Problem to solve:
Determine how many lines below contain the word "dydis", then write that number by itself.

Data supplied:
###
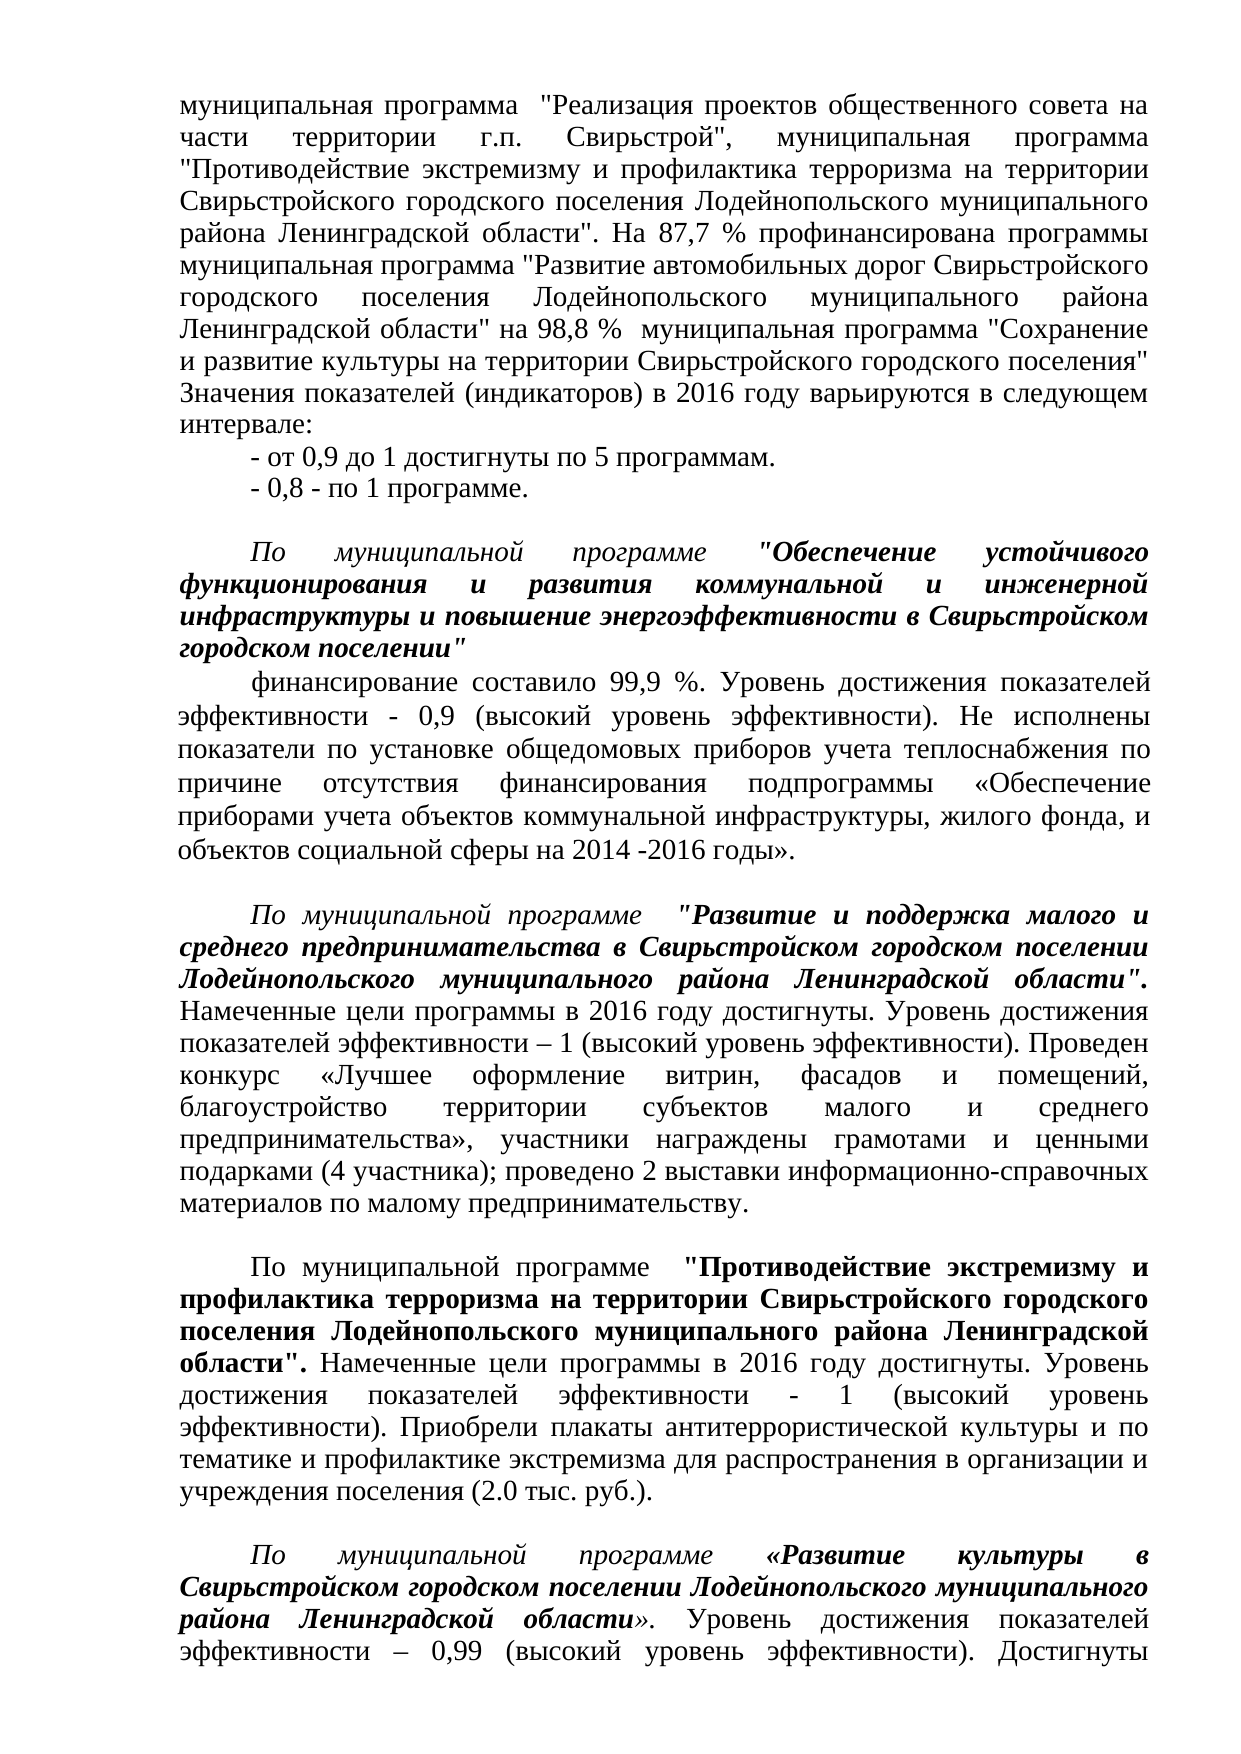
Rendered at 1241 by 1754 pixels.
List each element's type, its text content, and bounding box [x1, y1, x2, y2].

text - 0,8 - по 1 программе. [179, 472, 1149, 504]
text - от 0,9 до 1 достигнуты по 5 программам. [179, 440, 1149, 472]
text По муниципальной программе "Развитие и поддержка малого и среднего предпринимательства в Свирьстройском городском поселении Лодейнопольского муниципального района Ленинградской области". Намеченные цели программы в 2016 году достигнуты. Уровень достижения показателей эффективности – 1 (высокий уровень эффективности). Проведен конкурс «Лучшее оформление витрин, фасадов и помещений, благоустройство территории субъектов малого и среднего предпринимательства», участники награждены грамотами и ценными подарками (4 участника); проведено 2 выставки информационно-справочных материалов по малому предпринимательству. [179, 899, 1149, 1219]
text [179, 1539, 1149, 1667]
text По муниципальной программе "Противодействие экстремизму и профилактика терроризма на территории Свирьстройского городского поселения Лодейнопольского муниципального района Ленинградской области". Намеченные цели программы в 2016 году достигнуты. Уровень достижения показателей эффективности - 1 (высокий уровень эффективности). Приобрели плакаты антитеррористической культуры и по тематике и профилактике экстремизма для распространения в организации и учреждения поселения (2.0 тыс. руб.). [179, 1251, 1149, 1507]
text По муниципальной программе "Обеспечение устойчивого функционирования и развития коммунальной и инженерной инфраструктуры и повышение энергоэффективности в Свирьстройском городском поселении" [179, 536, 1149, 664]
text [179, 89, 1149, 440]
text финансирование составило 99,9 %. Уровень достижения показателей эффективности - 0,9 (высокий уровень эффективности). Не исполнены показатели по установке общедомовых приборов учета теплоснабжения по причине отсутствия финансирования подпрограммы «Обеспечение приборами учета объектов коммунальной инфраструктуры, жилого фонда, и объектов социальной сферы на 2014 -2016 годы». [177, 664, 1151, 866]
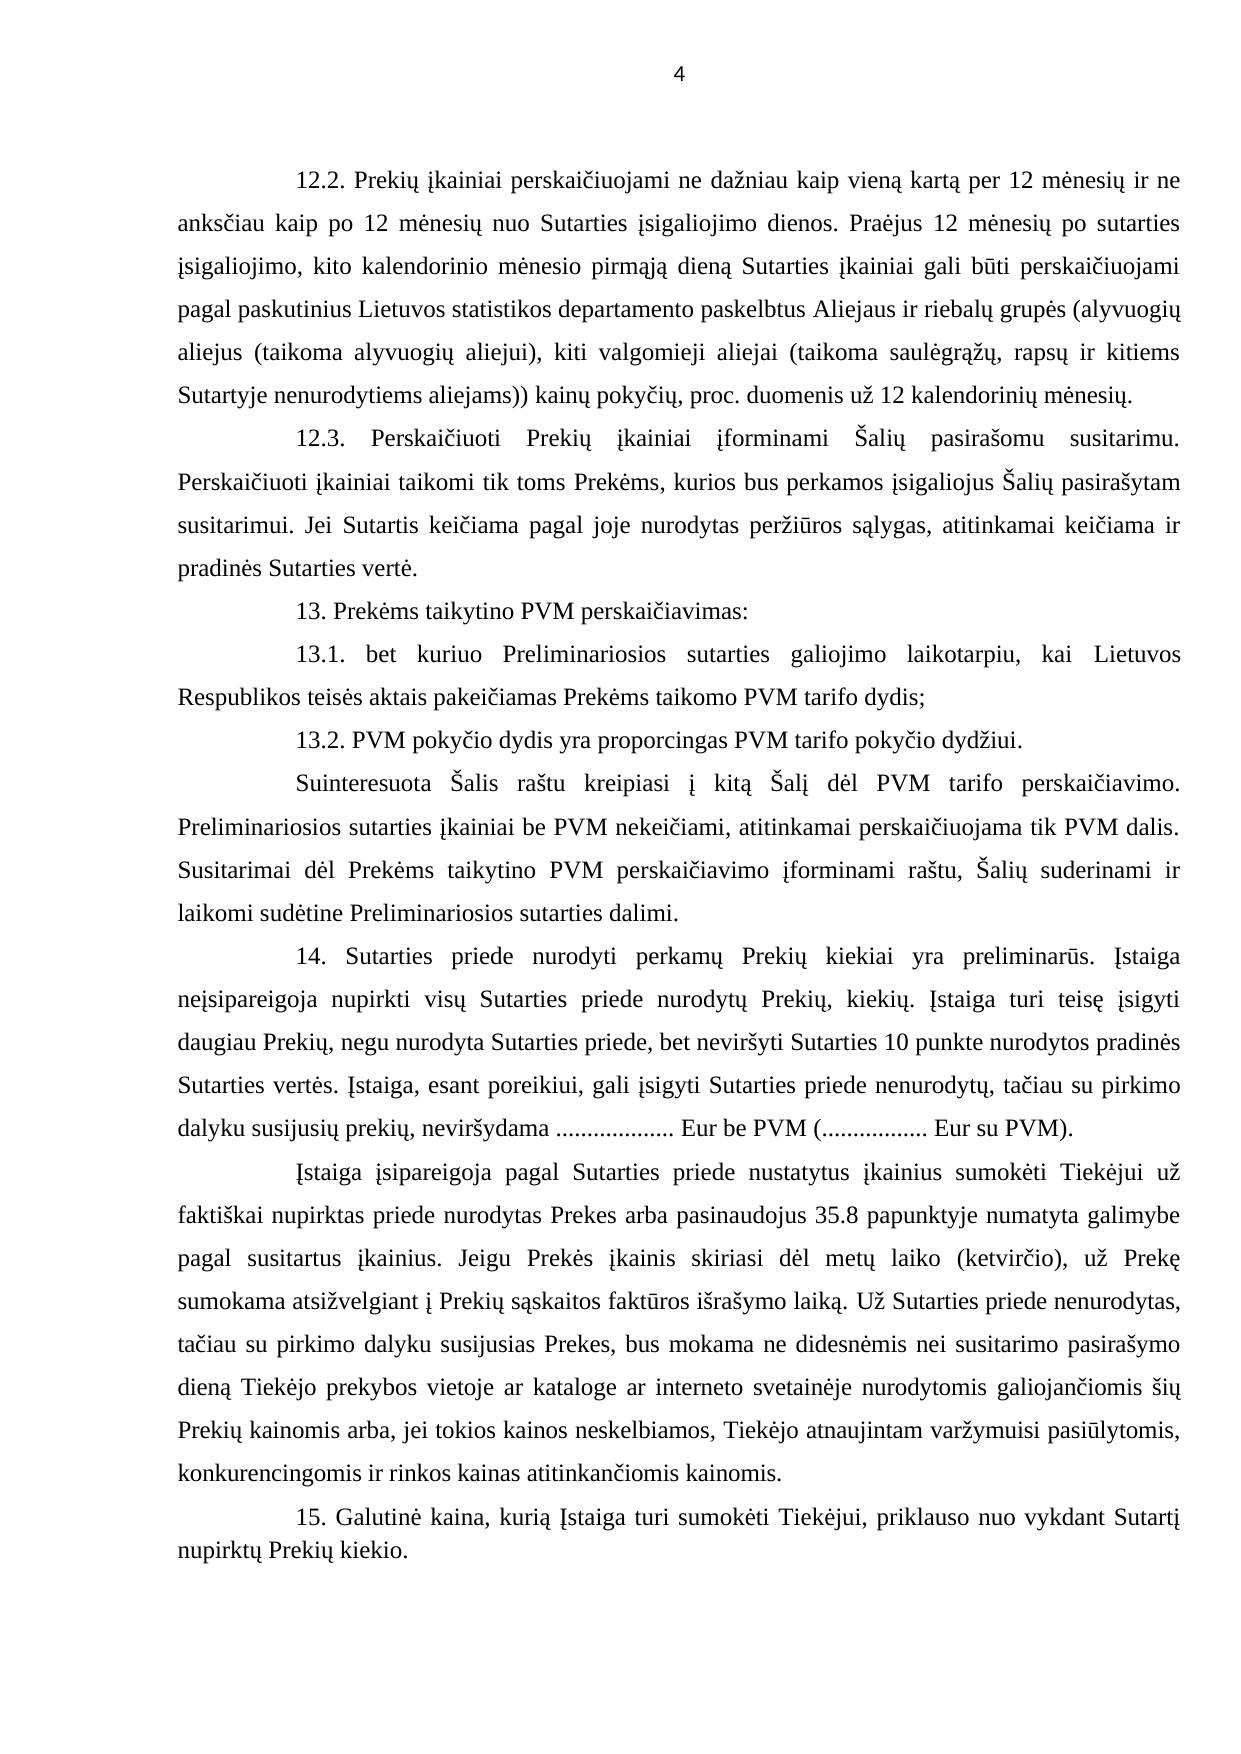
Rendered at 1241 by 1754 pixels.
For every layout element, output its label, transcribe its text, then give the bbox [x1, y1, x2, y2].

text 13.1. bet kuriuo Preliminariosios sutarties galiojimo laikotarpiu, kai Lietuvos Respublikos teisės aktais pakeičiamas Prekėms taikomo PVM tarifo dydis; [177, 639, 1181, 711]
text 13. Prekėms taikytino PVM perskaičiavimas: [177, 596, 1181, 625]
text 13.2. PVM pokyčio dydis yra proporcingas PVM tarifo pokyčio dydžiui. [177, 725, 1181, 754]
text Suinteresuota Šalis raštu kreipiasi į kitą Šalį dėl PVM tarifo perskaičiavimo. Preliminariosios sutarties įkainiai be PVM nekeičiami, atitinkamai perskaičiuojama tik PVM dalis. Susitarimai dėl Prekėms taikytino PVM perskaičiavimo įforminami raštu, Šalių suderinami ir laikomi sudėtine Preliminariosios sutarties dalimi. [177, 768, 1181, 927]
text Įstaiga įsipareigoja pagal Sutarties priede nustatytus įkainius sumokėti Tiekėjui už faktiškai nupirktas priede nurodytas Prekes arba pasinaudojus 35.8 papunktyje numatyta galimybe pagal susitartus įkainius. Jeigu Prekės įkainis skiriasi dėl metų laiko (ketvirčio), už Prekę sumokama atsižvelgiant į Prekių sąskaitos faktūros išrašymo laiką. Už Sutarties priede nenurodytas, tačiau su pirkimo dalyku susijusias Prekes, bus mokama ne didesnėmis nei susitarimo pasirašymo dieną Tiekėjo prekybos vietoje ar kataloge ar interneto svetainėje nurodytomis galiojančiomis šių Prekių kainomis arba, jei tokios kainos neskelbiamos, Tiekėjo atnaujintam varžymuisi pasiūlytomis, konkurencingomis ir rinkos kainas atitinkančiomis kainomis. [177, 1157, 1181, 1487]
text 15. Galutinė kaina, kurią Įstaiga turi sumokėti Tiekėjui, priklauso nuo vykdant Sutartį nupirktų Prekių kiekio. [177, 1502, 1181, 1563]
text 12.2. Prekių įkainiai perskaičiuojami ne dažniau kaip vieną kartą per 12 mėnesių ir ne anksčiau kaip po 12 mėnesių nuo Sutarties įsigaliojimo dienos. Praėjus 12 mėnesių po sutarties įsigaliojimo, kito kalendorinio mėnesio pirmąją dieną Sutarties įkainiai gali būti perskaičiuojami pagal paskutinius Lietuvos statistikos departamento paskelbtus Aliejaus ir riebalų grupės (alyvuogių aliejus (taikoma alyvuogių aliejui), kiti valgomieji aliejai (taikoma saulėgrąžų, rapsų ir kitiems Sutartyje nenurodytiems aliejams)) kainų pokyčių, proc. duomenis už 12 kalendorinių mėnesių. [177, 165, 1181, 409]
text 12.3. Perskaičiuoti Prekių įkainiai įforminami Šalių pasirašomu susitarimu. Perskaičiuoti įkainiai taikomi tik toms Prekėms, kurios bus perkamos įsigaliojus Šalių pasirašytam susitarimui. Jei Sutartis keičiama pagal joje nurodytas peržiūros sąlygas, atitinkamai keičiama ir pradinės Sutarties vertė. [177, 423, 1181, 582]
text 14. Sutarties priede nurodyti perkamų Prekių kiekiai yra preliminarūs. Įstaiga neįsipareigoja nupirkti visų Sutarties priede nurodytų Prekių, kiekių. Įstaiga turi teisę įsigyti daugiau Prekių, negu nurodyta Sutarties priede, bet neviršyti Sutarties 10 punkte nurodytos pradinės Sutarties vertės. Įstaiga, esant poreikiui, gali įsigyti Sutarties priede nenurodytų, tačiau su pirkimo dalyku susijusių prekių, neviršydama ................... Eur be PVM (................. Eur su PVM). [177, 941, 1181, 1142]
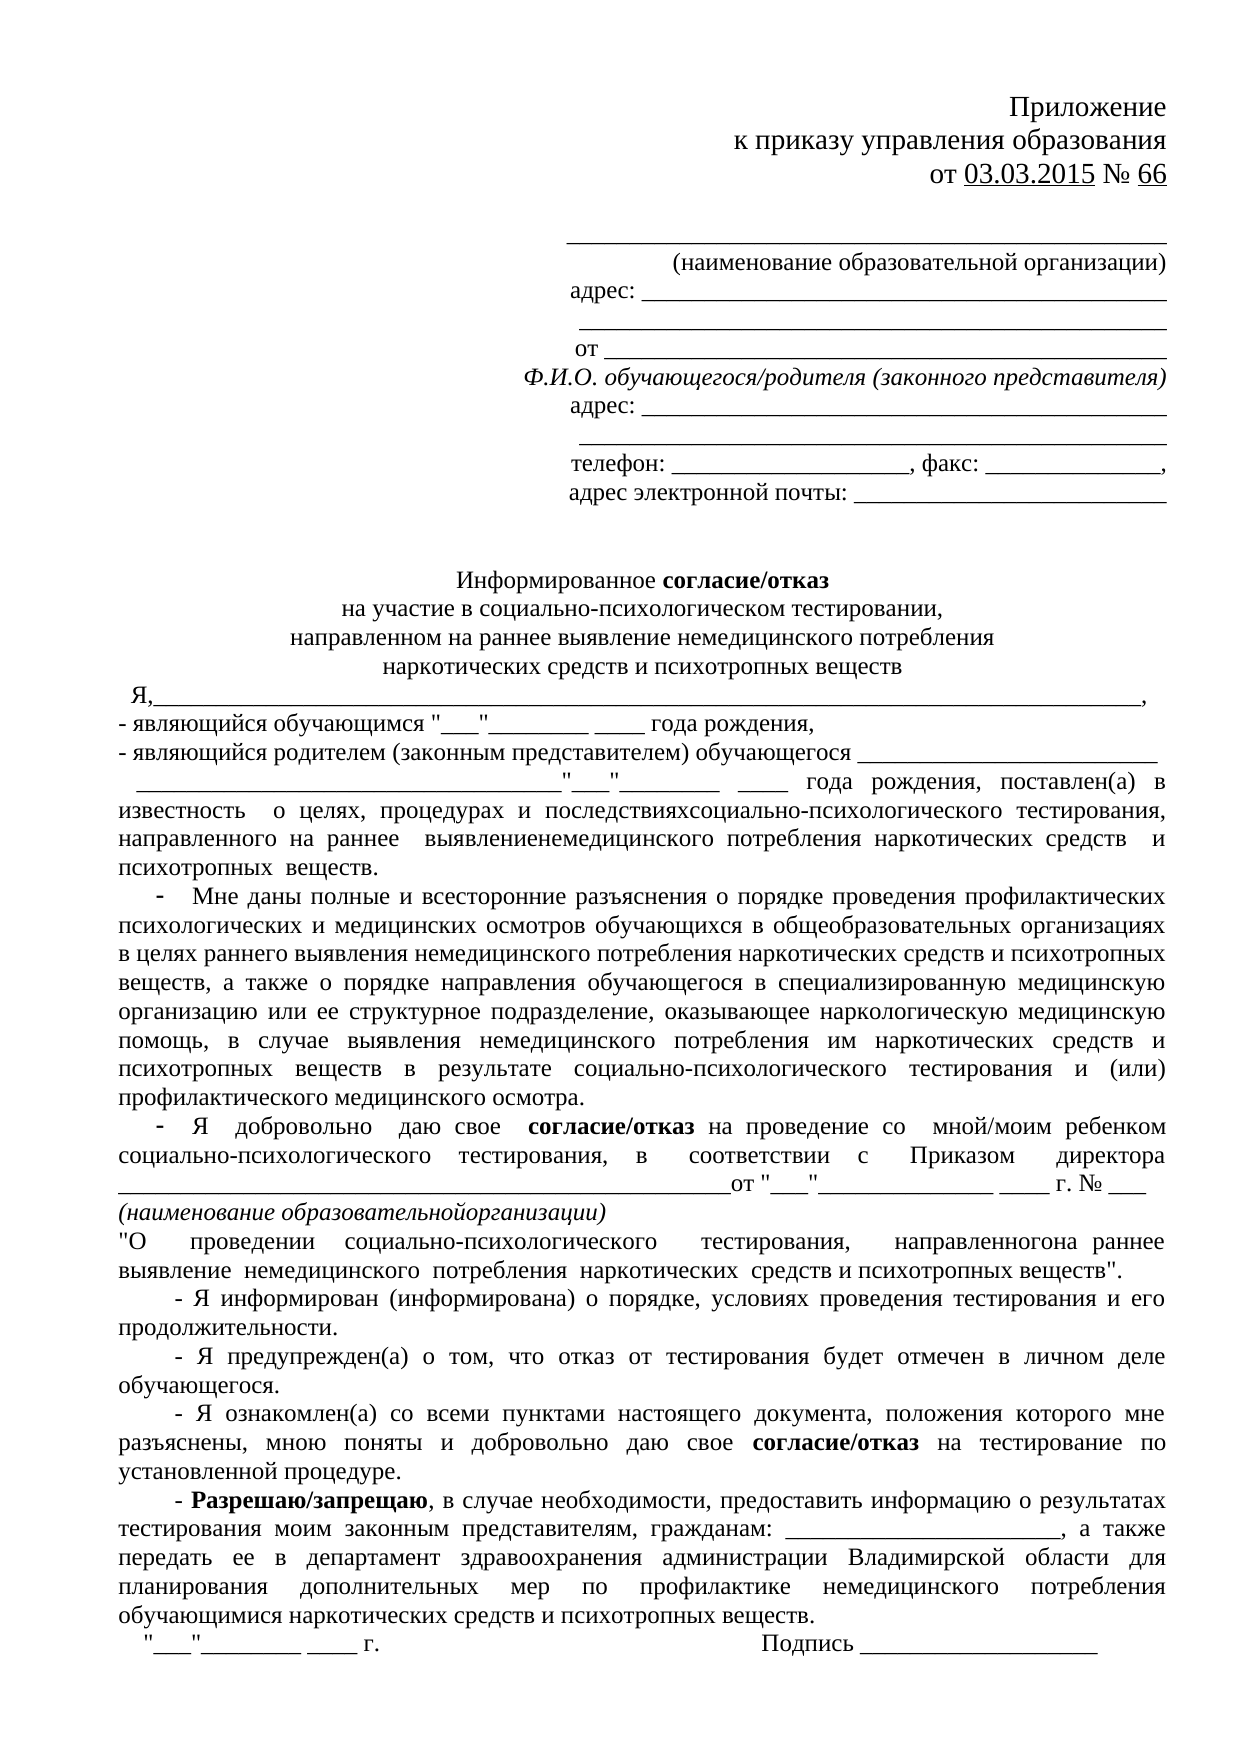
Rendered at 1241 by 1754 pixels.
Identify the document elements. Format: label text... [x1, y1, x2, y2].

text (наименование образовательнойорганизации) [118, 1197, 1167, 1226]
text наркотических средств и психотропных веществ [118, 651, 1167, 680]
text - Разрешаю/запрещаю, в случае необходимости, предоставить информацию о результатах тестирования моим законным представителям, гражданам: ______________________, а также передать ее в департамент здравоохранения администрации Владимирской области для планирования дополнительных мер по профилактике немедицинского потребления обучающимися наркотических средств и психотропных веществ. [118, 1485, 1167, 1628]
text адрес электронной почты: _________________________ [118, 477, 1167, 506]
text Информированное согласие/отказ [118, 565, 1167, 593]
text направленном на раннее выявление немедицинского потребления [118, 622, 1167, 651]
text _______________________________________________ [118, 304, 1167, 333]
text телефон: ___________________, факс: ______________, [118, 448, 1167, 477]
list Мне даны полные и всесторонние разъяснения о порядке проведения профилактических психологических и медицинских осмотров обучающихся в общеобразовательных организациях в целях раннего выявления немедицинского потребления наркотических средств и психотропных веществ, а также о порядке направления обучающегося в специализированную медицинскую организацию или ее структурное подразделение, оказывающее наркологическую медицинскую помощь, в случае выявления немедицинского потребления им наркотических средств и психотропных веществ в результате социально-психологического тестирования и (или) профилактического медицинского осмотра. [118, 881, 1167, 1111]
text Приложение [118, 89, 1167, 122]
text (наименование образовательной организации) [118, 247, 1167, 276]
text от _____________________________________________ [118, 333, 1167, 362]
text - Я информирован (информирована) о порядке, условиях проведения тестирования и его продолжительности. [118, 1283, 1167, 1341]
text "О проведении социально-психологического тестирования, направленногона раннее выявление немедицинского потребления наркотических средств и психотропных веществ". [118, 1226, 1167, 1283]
###
Your solution:
2